AI creates new threats – and new opportunities for defense
Attackers are already using AI as a weapon to refine phishing messages and improve influence operations with synthetic imagery. But AI will also be crucial for successful defense, automating, and augmenting aspects of cybersecurity such as threat detection, response, analysis, and prediction. AI can also enable large language models (LLMs) to generate natural language insights and recommendations from complex data, helping make analysts more effective and responsive.
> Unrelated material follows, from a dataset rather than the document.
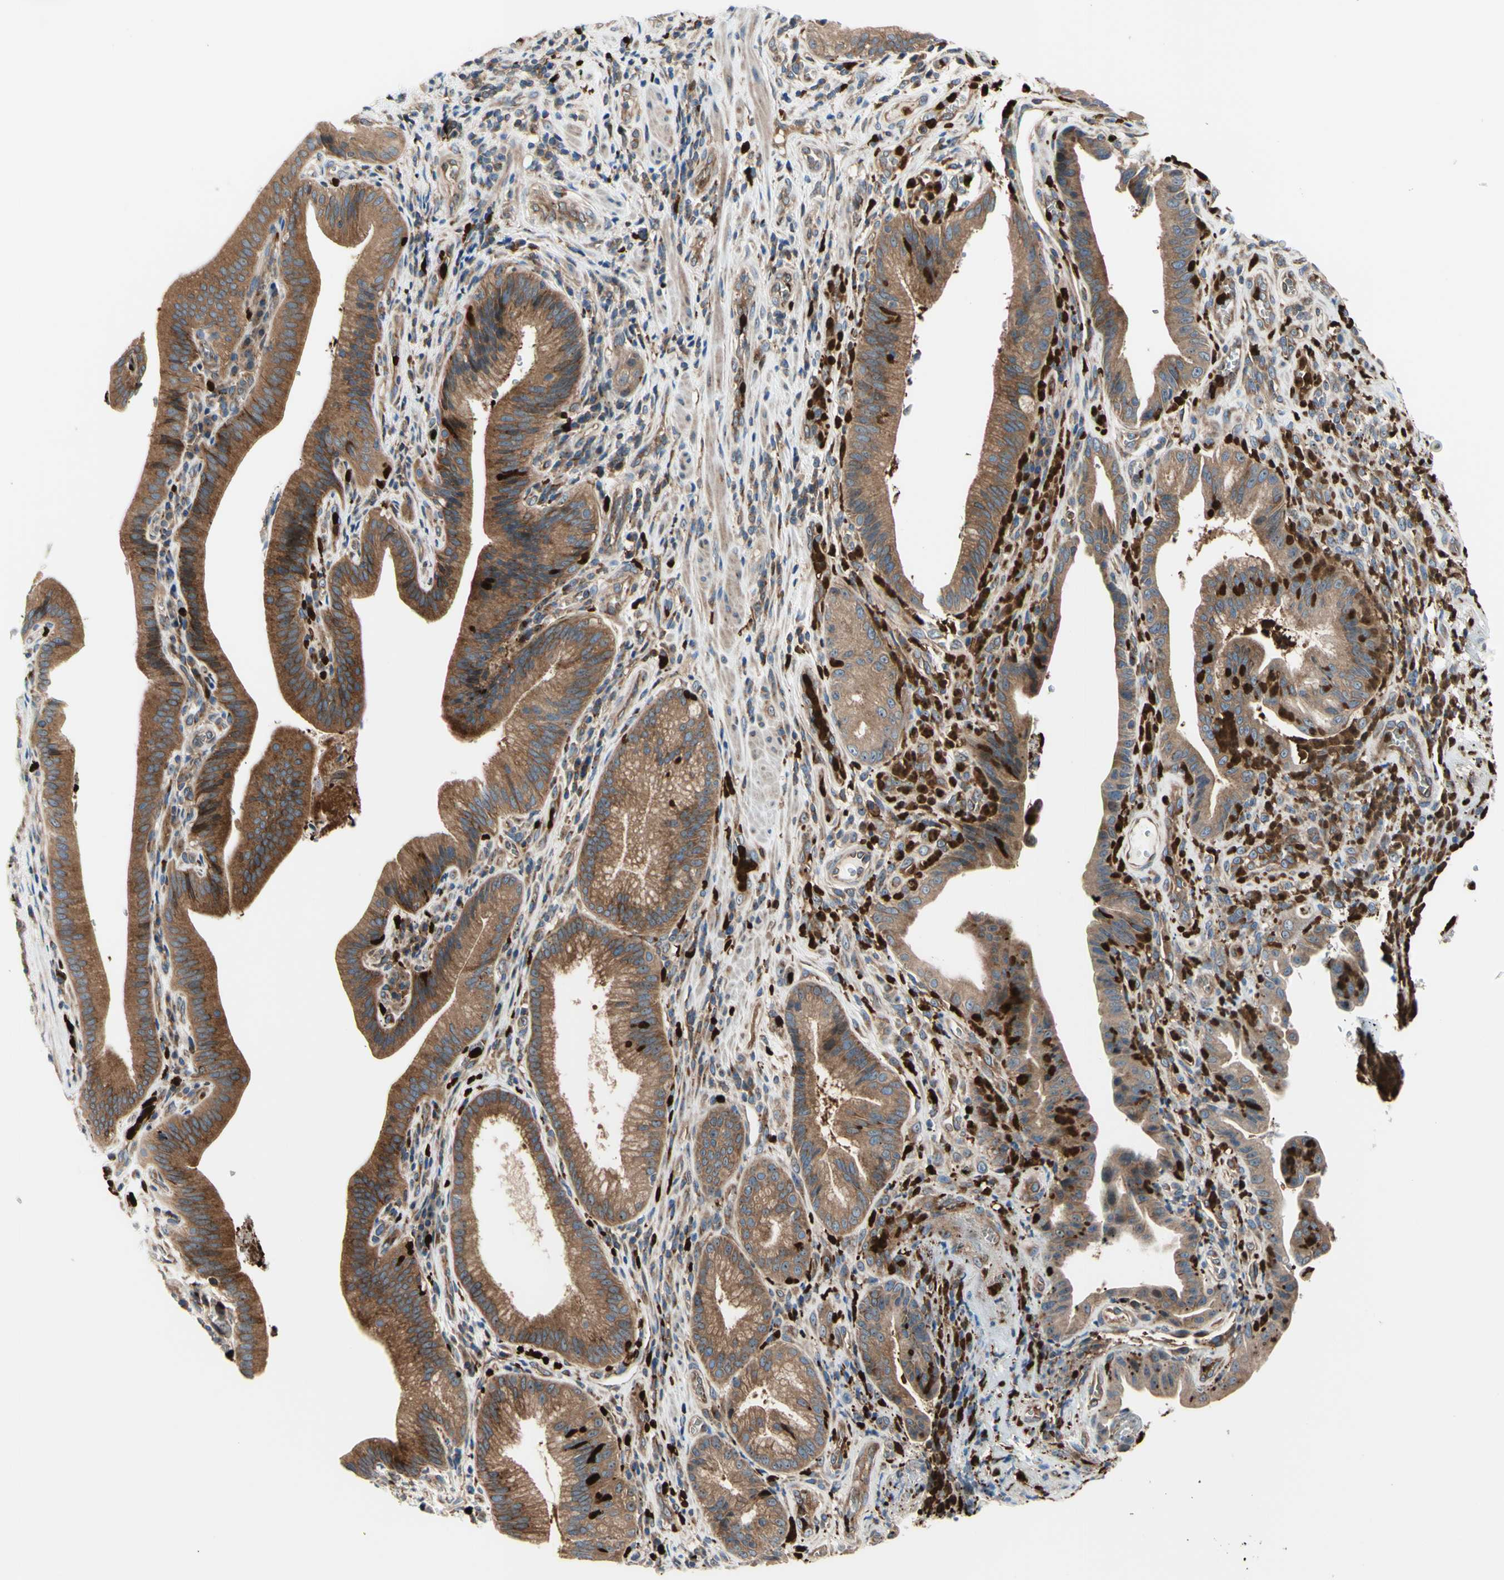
{"staining": {"intensity": "moderate", "quantity": ">75%", "location": "cytoplasmic/membranous"}, "tissue": "pancreatic cancer", "cell_type": "Tumor cells", "image_type": "cancer", "snomed": [{"axis": "morphology", "description": "Adenocarcinoma, NOS"}, {"axis": "topography", "description": "Pancreas"}], "caption": "Immunohistochemical staining of human adenocarcinoma (pancreatic) demonstrates moderate cytoplasmic/membranous protein staining in approximately >75% of tumor cells. (DAB (3,3'-diaminobenzidine) IHC, brown staining for protein, blue staining for nuclei).", "gene": "USP9X", "patient": {"sex": "female", "age": 75}}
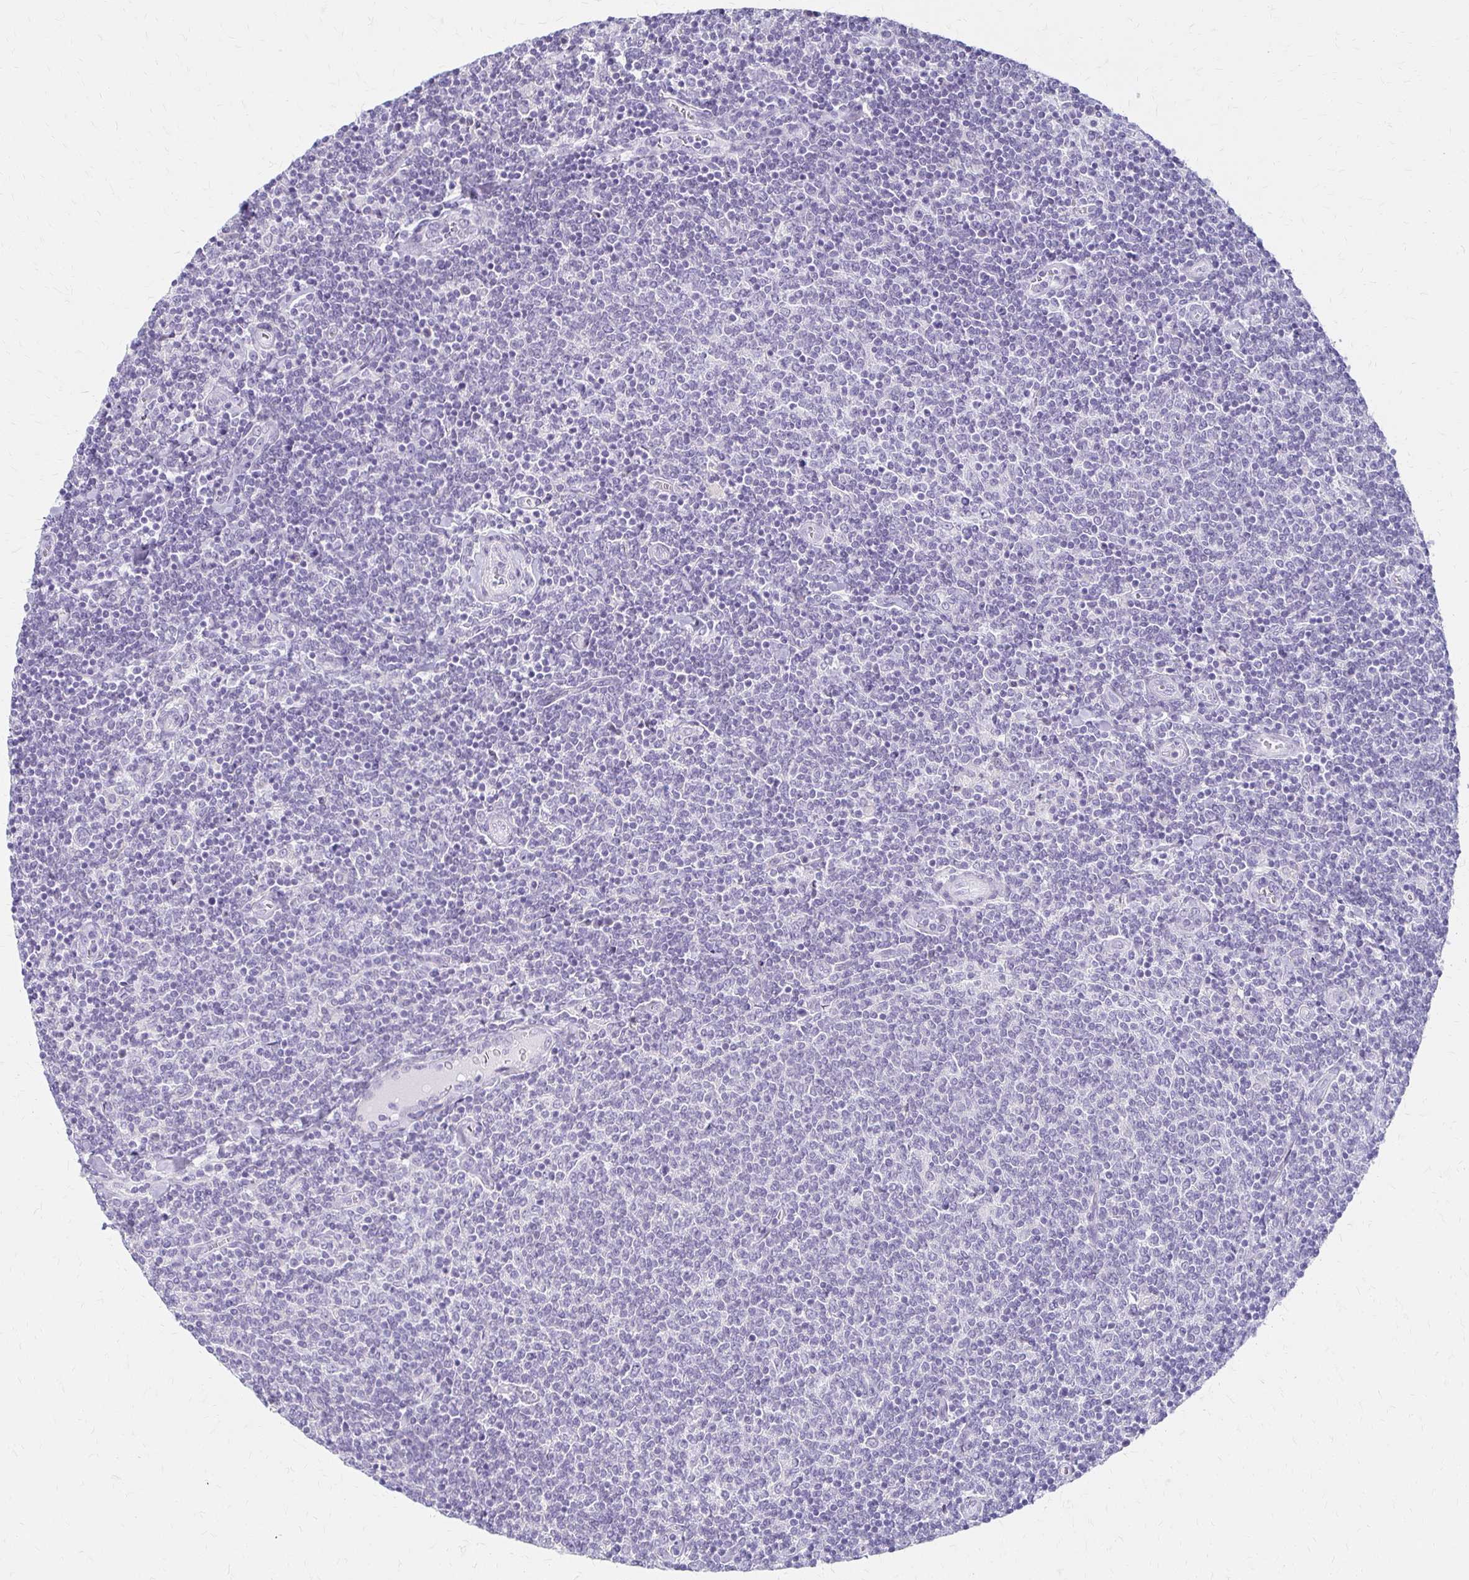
{"staining": {"intensity": "negative", "quantity": "none", "location": "none"}, "tissue": "lymphoma", "cell_type": "Tumor cells", "image_type": "cancer", "snomed": [{"axis": "morphology", "description": "Malignant lymphoma, non-Hodgkin's type, Low grade"}, {"axis": "topography", "description": "Lymph node"}], "caption": "IHC micrograph of human low-grade malignant lymphoma, non-Hodgkin's type stained for a protein (brown), which demonstrates no positivity in tumor cells. The staining is performed using DAB brown chromogen with nuclei counter-stained in using hematoxylin.", "gene": "IVL", "patient": {"sex": "male", "age": 52}}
We are already seeing AI-powered cyber-defense reversing the tide of cyberattacks; in Ukraine, for example, AI has helped defend against Russia.
The state of cybercrime
While threat groups have significantly accelerated the pace of their attacks over the last year, built-in protections across Microsoft products have blocked tens of billions of malware threats, thwarted 237 billion brute-force password attack attempts, and mitigated 619,000 distributed denial of service (DDoS) attacks that aim to disable a server, service, or network by overwhelming it with a flood of internet traffic.
Ransomware attacks increase in sophistication and speed
Microsoft’s telemetry indicates organizations saw human-operated ransomware attacks increase 200% since September 2022. These attacks are generally targeted attacks pointed at a whole organization with ransom demands. Attackers are also evolving attacks to minimize their footprint, with 60% using remote encryption, thereby rendering process-based remediation ineffective. These attacks are also notable for how they attempt to gain access to unmanaged or bring-your-own devices. More than 80% of all compromises Microsoft observed originate from such unmanaged devices.
Basic security hygiene still protects from 98% of attacks. Resilience success factors every organization should adopt are to enable multifactor authentication (MFA), to apply Zero Trust principles, to use extended detection and response anti-malware, to keep systems up to date, and to protect data.